_WORK INSTRUCTIONS_:
A. In the passage on the Middle American Subduction Zone below, list the places named as examples of other subduction zones around the globe.
B. Translate this sentence from the Middle American Subduction Zone passage below into Spanish: "The two tectonic plates meet off shore, forming a deep trench parallel to the shoreline (see Figure 1)."

• Home
• About us
• Research Projects
• Research Highlights
• Data/Resources
• People
• News
• Publications
• Meetings
• Outreach
• Earthquake Info
• For Members

MesoAmerican Subduction Experiment (MASE)

MASE Home  |   People  |   Science  |   Data  |   Publications  |   Outreach  |   Images  |   Relevant Links

Figure 1. Deep ocean trench (dark blue) off southern shore of Mexico

Mexico is located on one of Earth's subduction zones, where an oceanic tectonic plate, the Cocos plate, is diving ("subducting") beneath a continental tectonic plate, the North American plate. The two tectonic plates meet off shore, forming a deep trench parallel to the shoreline (see Figure 1). This area is called the Middle American Subduction Zone.

Subduction zones, where one plate forces its way below another, are prone to earthquakes, for the motion is not smooth (see animation). They are also home to volcanic arcs located about 100 km (60 miles) inland that run parallel to the trench. These are produced by melting in the mantle below, caused by water being removed from the subducting slab as it descends beneath the continent.

Until a few years ago, this subduction zone was thought to be like others around the globe, such as Sumatra, Cascadia, and Japan. But through the work of the TO, scientists now know it is anything but "normal:"

• In most subduction zones, the subducting slab dives down at a steep angle, nearly 45°, directly into the mantle. But in southern Mexico, just as the subducting slab is about to enter the mantle, it instead levels off to nearly horizontal, "hugging" the continental crust above it for a distance of 250 km (150 miles).

_SUPPLIED DATA_:
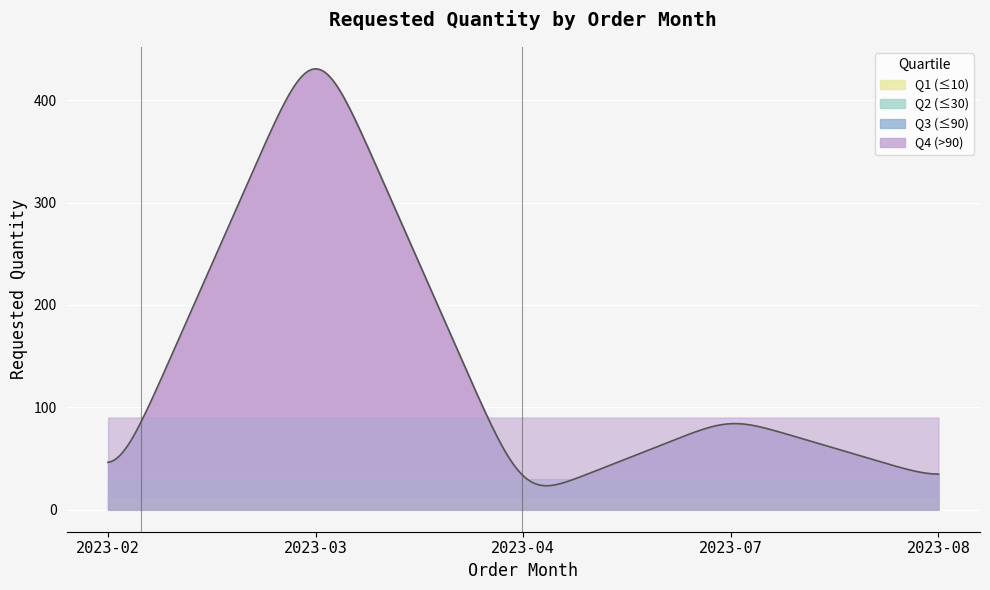

What is the difference between the maximum and minimum values?

407.3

_SOLUTIONS BELOW_:
A. Sumatra, Cascadia, Japan

B. Las dos placas tectónicas se encuentran mar adentro y forman una fosa profunda paralela a la costa (véase la Figura 1).